La mancanza d'amore genera questo.

Insicurezza, timore, scompenso. L'amore dei genitori è un diritto di ogni bambino. Un diritto che  la piccola rosa non era riuscita ad avere. E per quale motivo?

Perché lei era nata per puro caso, da un amore che nemmeno esisteva veramente. Suo padre e sua madre non erano mai riusciti a essere felici insieme. Proprio quando avevano deciso di lasciarsi e di preparare le valigie, le acque si erano rotte e la donna non era riuscita nemmeno ad andarsene da quella casa mantenendo nascosta la gravidanza. La bambina non sapeva più chi era, non sapeva più a chi appoggiarsi per avere un attimo di sollievo dagli incubi che inondavano i suoi occhi, dai mostri e dai cadaveri che continuamente sognava ogni notte. Alla madre non voleva chiedere aiuto, poiché sapeva quanto lei avesse ben altro a cui pensare.

Ma Anne-Marie continuava a dare la forma di quelle mancanze, un volto non sempre visibile. 

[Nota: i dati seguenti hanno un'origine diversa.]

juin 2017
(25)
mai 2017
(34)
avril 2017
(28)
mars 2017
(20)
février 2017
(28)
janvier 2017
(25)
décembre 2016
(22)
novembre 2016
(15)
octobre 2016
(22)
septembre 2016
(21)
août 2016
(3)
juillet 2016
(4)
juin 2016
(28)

Un corpo enorme e quasi bestiale, di cui lei stessa non sapeva riconoscere effettivamente le reali sembianze, se fossero umane o animali. Sapeva solo che questa creatura le dava la caccia.

E, nonostante continuasse a ripetersi che fosse solo un sogno, la piccola rosa era terrorizzata all'idea di vederlo veramente davanti alla sua porta, dopo aver sentito un urlo straziante provenire da chissà dove.

Con occhi bianchi come il latte e la sua voce rauca e bestiale.